* [Supplied records]
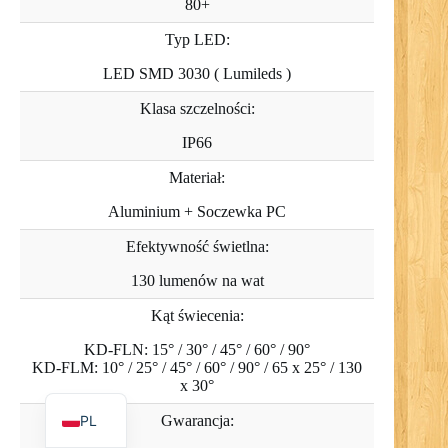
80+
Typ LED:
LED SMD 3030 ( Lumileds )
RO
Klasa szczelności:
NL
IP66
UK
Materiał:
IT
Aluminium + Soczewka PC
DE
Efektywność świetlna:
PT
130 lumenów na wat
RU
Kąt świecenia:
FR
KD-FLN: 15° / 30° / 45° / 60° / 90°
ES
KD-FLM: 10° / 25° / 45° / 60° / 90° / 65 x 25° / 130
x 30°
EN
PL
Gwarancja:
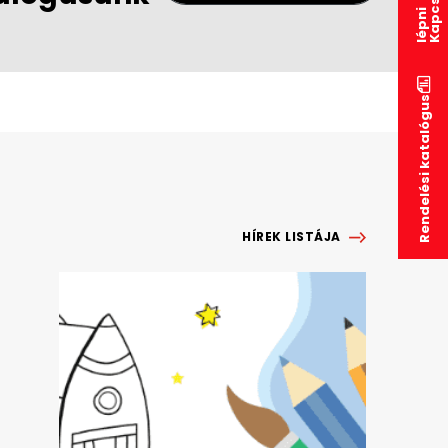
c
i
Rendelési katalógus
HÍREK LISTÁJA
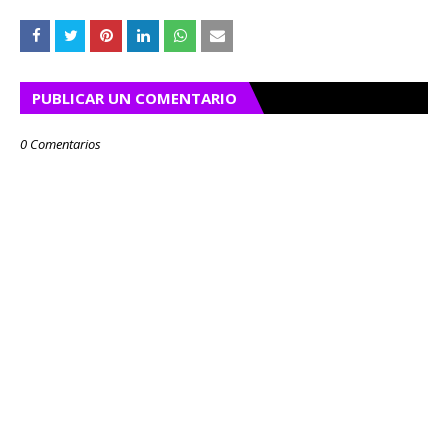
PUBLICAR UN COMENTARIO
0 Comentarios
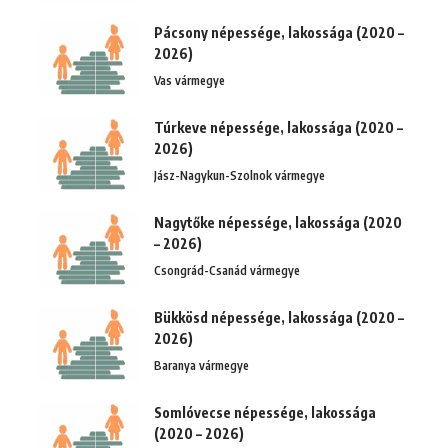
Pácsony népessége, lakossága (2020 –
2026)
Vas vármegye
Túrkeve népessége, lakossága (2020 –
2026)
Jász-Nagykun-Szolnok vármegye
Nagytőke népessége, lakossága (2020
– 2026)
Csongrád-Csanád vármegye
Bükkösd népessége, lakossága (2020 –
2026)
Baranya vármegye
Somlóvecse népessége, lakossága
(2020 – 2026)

==

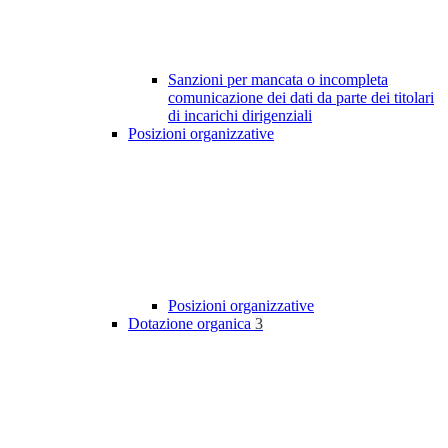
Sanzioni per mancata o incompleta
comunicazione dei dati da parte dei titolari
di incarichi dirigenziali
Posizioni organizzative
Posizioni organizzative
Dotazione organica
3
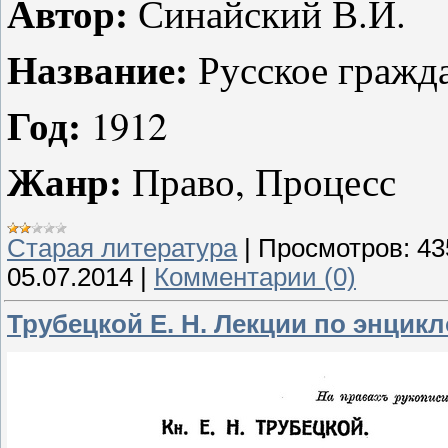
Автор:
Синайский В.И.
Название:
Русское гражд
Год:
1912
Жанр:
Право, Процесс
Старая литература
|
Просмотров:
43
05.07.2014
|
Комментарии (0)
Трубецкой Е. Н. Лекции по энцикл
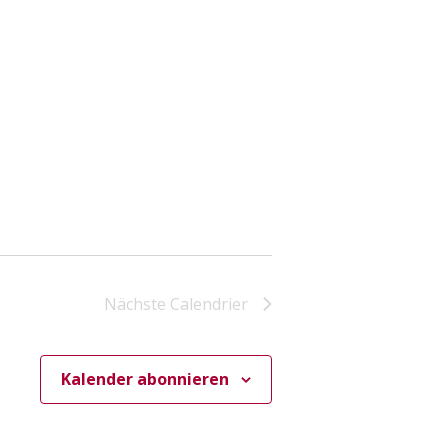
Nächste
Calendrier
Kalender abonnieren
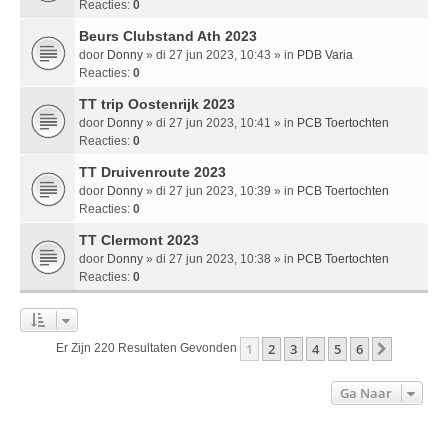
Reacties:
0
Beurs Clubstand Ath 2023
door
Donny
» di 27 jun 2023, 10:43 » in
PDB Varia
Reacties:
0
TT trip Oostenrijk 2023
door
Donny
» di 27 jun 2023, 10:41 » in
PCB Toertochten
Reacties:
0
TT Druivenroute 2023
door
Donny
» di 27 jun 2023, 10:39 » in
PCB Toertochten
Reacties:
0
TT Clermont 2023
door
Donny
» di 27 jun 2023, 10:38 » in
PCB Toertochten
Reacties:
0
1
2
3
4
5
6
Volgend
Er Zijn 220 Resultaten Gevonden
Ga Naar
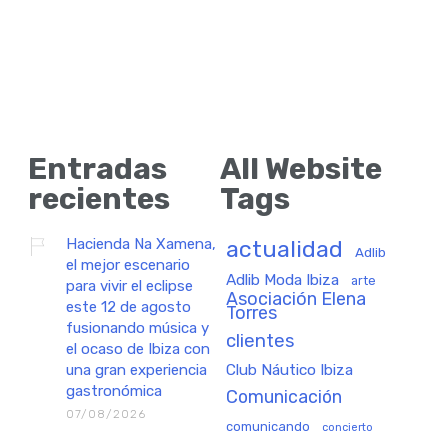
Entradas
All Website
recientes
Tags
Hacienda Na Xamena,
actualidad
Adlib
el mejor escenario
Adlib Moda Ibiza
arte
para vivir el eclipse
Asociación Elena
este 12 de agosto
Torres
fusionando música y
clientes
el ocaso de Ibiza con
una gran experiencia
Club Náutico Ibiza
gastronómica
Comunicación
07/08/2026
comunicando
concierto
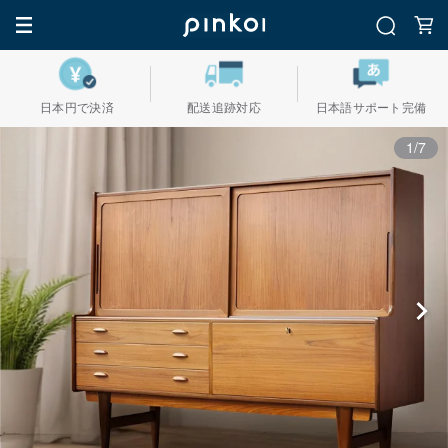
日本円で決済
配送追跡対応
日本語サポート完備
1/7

==

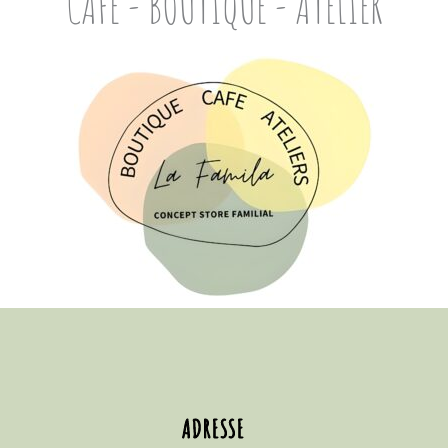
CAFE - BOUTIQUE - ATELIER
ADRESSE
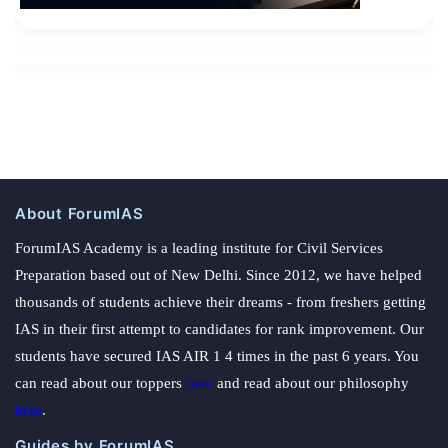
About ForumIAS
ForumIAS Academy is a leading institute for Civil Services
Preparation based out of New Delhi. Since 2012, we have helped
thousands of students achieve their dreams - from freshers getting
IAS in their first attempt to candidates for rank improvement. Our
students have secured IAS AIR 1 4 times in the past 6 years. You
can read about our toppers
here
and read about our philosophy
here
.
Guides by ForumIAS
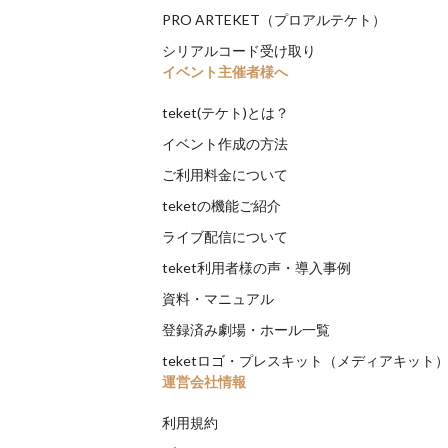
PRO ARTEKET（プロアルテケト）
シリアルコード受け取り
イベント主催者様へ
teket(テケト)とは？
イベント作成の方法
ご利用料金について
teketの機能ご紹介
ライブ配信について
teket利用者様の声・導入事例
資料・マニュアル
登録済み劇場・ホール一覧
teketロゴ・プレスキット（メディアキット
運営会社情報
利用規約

* [Instructions for the task] Give an exact copy of the lines above from the line with "Túrkeve népessége, lakossága (2020 –" up to and including the line with "(2020 – 2026)", and leave everything else out.

* [Response below]
Túrkeve népessége, lakossága (2020 –
2026)
Jász-Nagykun-Szolnok vármegye
Nagytőke népessége, lakossága (2020
– 2026)
Csongrád-Csanád vármegye
Bükkösd népessége, lakossága (2020 –
2026)
Baranya vármegye
Somlóvecse népessége, lakossága
(2020 – 2026)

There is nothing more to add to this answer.